▸ **BRIEF**
When you print the records below, keep every word exact and leave out the images.

▸ **Records excerpted from a collection**
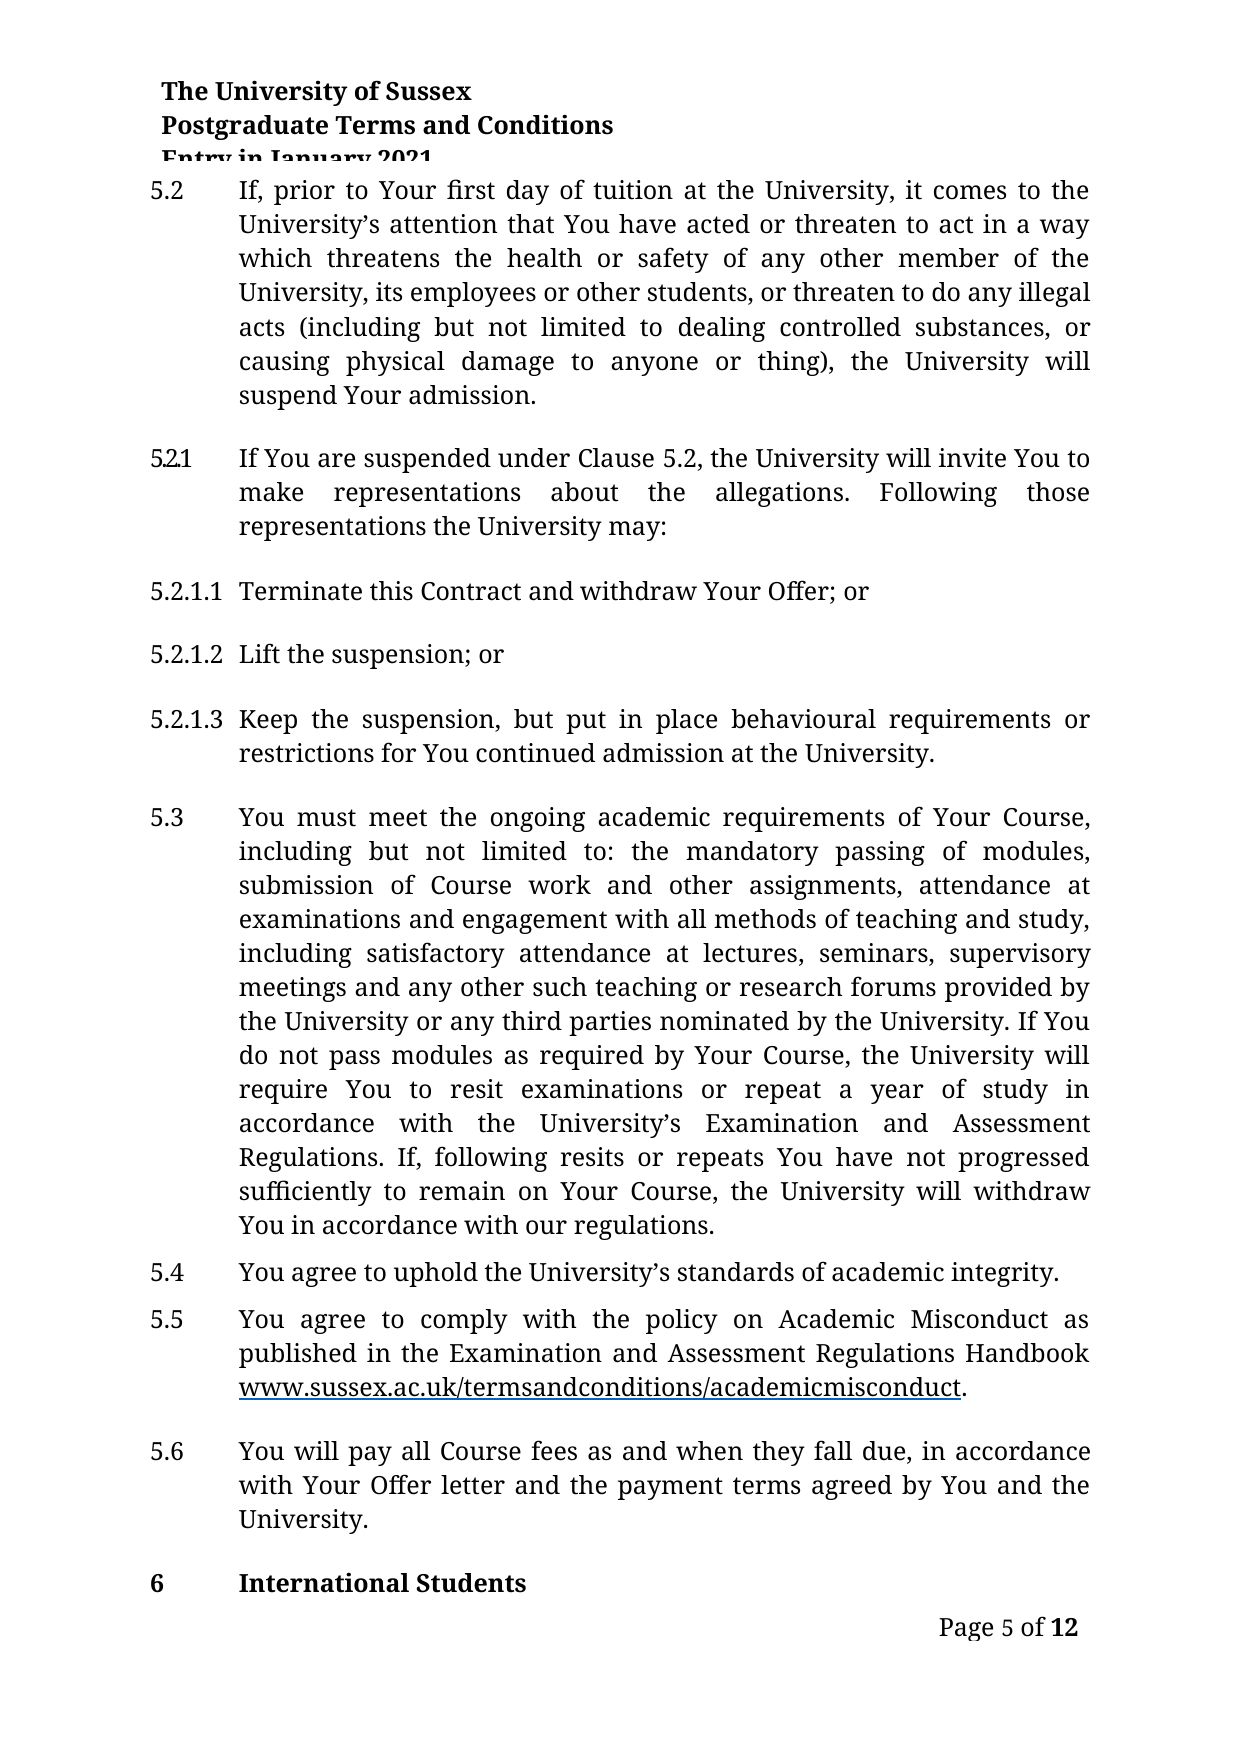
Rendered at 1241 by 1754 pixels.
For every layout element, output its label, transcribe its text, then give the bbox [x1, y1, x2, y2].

list If, prior to Your first day of tuition at the University, it comes to the University’s attention that You have acted or threaten to act in a way which threatens the health or safety of any other member of the University, its employees or other students, or threaten to do any illegal acts (including but not limited to dealing controlled substances, or causing physical damage to anyone or thing), the University will suspend Your admission. [150, 173, 1091, 411]
list You agree to comply with the policy on Academic Misconduct as published in the Examination and Assessment Regulations Handbook www.sussex.ac.uk/termsandconditions/academicmisconduct. [150, 1302, 1090, 1404]
list You must meet the ongoing academic requirements of Your Course, including but not limited to: the mandatory passing of modules, submission of Course work and other assignments, attendance at examinations and engagement with all methods of teaching and study, including satisfactory attendance at lectures, seminars, supervisory meetings and any other such teaching or research forums provided by the University or any third parties nominated by the University. If You do not pass modules as required by Your Course, the University will require You to resit examinations or repeat a year of study in accordance with the University’s Examination and Assessment Regulations. If, following resits or repeats You have not progressed sufficiently to remain on Your Course, the University will withdraw You in accordance with our regulations. [150, 799, 1091, 1242]
list You will pay all Course fees as and when they fall due, in accordance with Your Offer letter and the payment terms agreed by You and the University. [150, 1434, 1091, 1536]
subtitle International Students [150, 1566, 1111, 1600]
list Terminate this Contract and withdraw Your Offer; or [150, 573, 1111, 607]
list Keep the suspension, but put in place behavioural requirements or restrictions for You continued admission at the University. [150, 701, 1090, 769]
list You agree to uphold the University’s standards of academic integrity. [150, 1255, 1090, 1289]
list If You are suspended under Clause 5.2, the University will invite You to make representations about the allegations. Following those representations the University may: [150, 441, 1091, 543]
list Lift the suspension; or [150, 637, 1111, 671]
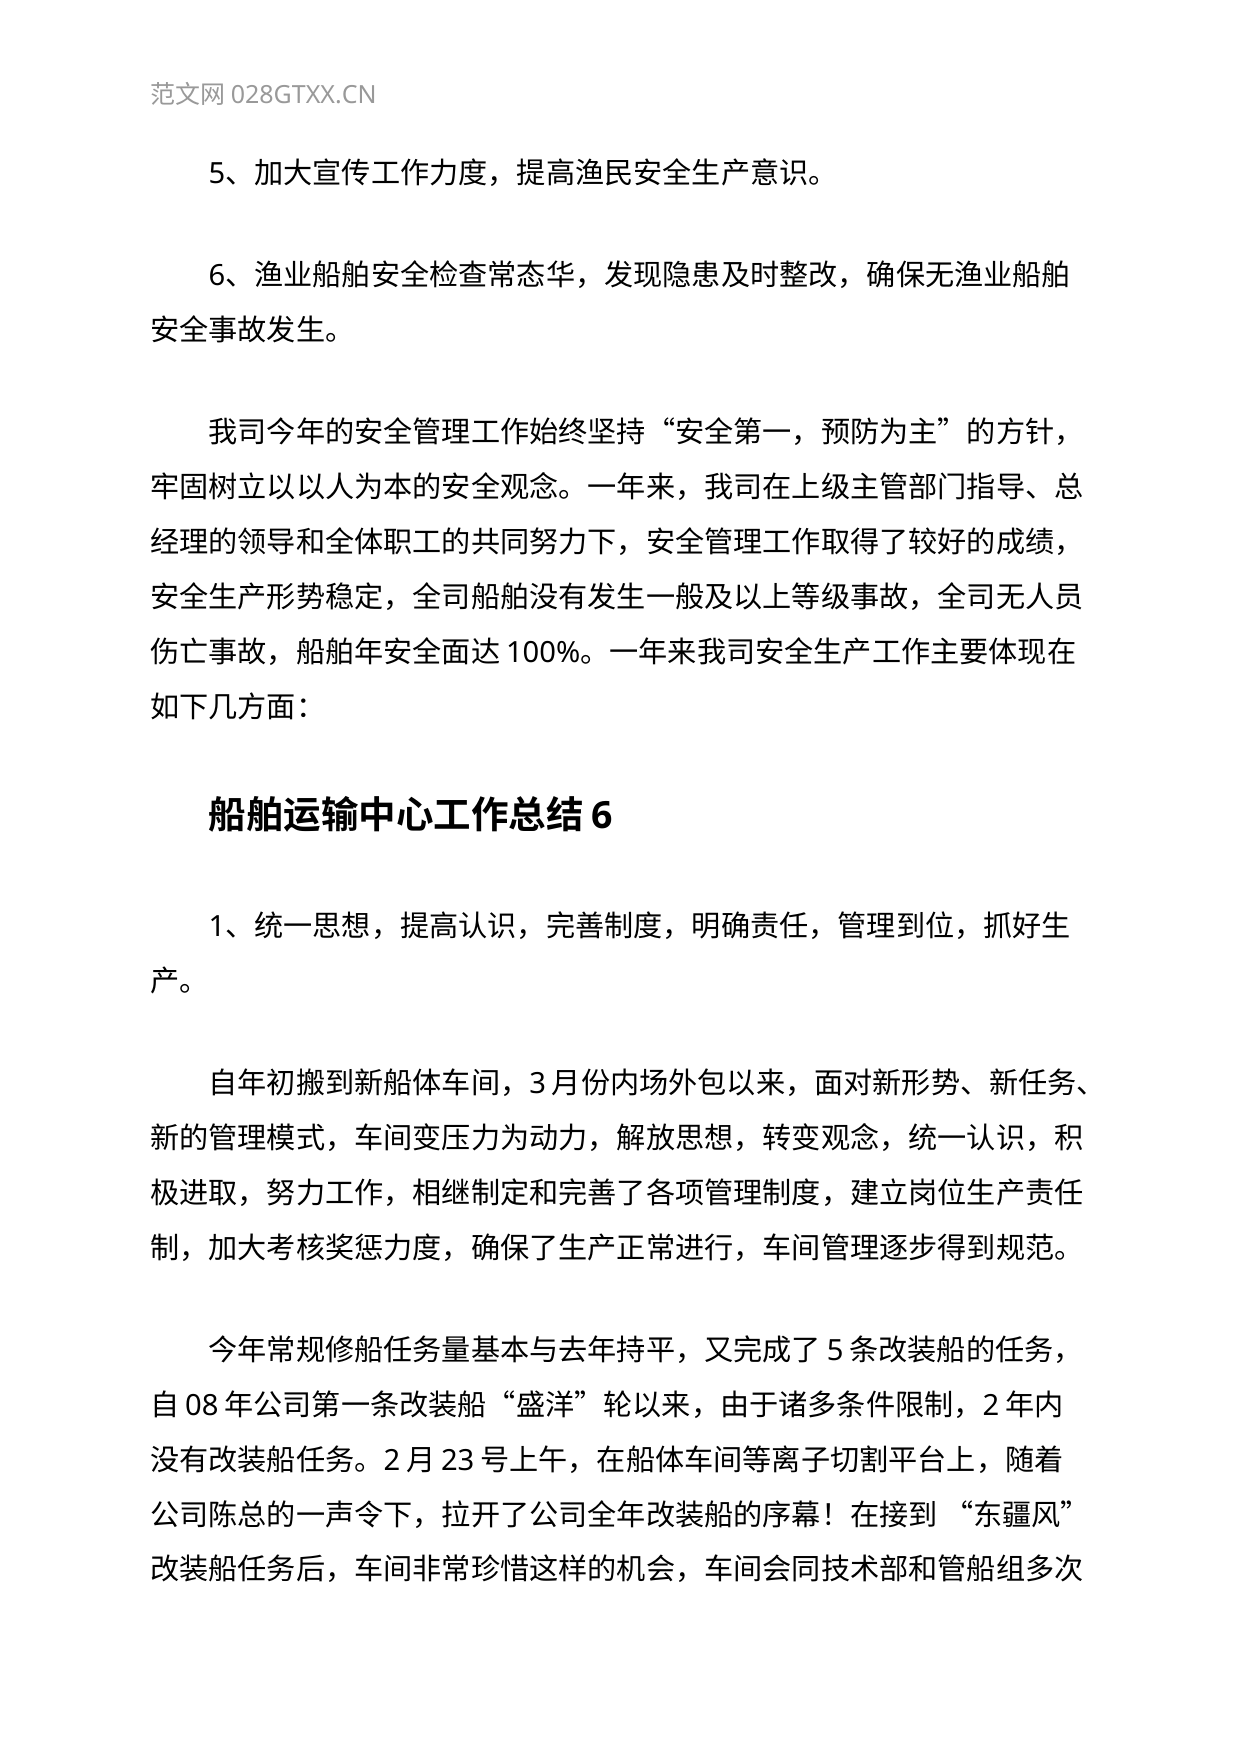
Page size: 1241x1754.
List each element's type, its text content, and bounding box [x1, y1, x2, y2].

text 6、渔业船舶安全检查常态华，发现隐患及时整改，确保无渔业船舶安全事故发生。 [150, 252, 1090, 349]
text 船舶运输中心工作总结6 [150, 785, 1090, 839]
text 1、统一思想，提高认识，完善制度，明确责任，管理到位，抓好生产。 [150, 903, 1090, 1000]
text 5、加大宣传工作力度，提高渔民安全生产意识。 [150, 150, 1090, 192]
text 我司今年的安全管理工作始终坚持“安全第一，预防为主”的方针，牢固树立以以人为本的安全观念。一年来，我司在上级主管部门指导、总经理的领导和全体职工的共同努力下，安全管理工作取得了较好的成绩，安全生产形势稳定，全司船舶没有发生一般及以上等级事故，全司无人员伤亡事故，船舶年安全面达100%。一年来我司安全生产工作主要体现在如下几方面： [150, 409, 1090, 726]
text 自年初搬到新船体车间，3月份内场外包以来，面对新形势、新任务、新的管理模式，车间变压力为动力，解放思想，转变观念，统一认识，积极进取，努力工作，相继制定和完善了各项管理制度，建立岗位生产责任制，加大考核奖惩力度，确保了生产正常进行，车间管理逐步得到规范。 [150, 1059, 1090, 1267]
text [150, 1326, 1090, 1588]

▸ **TASK ANSWER**
Rendered at 1241 by 1754 pixels.
For every layout element, output its label, transcribe its text, then give the bbox [x1, y1, x2, y2].

list If, prior to Your first day of tuition at the University, it comes to the University’s attention that You have acted or threaten to act in a way which threatens the health or safety of any other member of the University, its employees or other students, or threaten to do any illegal acts (including but not limited to dealing controlled substances, or causing physical damage to anyone or thing), the University will suspend Your admission. [150, 173, 1091, 411]
list You agree to comply with the policy on Academic Misconduct as published in the Examination and Assessment Regulations Handbook www.sussex.ac.uk/termsandconditions/academicmisconduct. [150, 1302, 1090, 1404]
list You must meet the ongoing academic requirements of Your Course, including but not limited to: the mandatory passing of modules, submission of Course work and other assignments, attendance at examinations and engagement with all methods of teaching and study, including satisfactory attendance at lectures, seminars, supervisory meetings and any other such teaching or research forums provided by the University or any third parties nominated by the University. If You do not pass modules as required by Your Course, the University will require You to resit examinations or repeat a year of study in accordance with the University’s Examination and Assessment Regulations. If, following resits or repeats You have not progressed sufficiently to remain on Your Course, the University will withdraw You in accordance with our regulations. [150, 799, 1091, 1242]
list You will pay all Course fees as and when they fall due, in accordance with Your Offer letter and the payment terms agreed by You and the University. [150, 1434, 1091, 1536]
subtitle International Students [150, 1566, 1111, 1600]
list Terminate this Contract and withdraw Your Offer; or [150, 573, 1111, 607]
list Keep the suspension, but put in place behavioural requirements or restrictions for You continued admission at the University. [150, 701, 1090, 769]
list You agree to uphold the University’s standards of academic integrity. [150, 1255, 1090, 1289]
list If You are suspended under Clause 5.2, the University will invite You to make representations about the allegations. Following those representations the University may: [150, 441, 1091, 543]
list Lift the suspension; or [150, 637, 1111, 671]
Page size: 1241x1754.
List each element's type, its text content, and bounding box [x1, y1, x2, y2].

text 6、渔业船舶安全检查常态华，发现隐患及时整改，确保无渔业船舶安全事故发生。 [150, 252, 1090, 349]
text 船舶运输中心工作总结6 [150, 785, 1090, 839]
text 1、统一思想，提高认识，完善制度，明确责任，管理到位，抓好生产。 [150, 903, 1090, 1000]
text 5、加大宣传工作力度，提高渔民安全生产意识。 [150, 150, 1090, 192]
text 我司今年的安全管理工作始终坚持“安全第一，预防为主”的方针，牢固树立以以人为本的安全观念。一年来，我司在上级主管部门指导、总经理的领导和全体职工的共同努力下，安全管理工作取得了较好的成绩，安全生产形势稳定，全司船舶没有发生一般及以上等级事故，全司无人员伤亡事故，船舶年安全面达100%。一年来我司安全生产工作主要体现在如下几方面： [150, 409, 1090, 726]
text 自年初搬到新船体车间，3月份内场外包以来，面对新形势、新任务、新的管理模式，车间变压力为动力，解放思想，转变观念，统一认识，积极进取，努力工作，相继制定和完善了各项管理制度，建立岗位生产责任制，加大考核奖惩力度，确保了生产正常进行，车间管理逐步得到规范。 [150, 1059, 1090, 1267]
text [150, 1326, 1090, 1588]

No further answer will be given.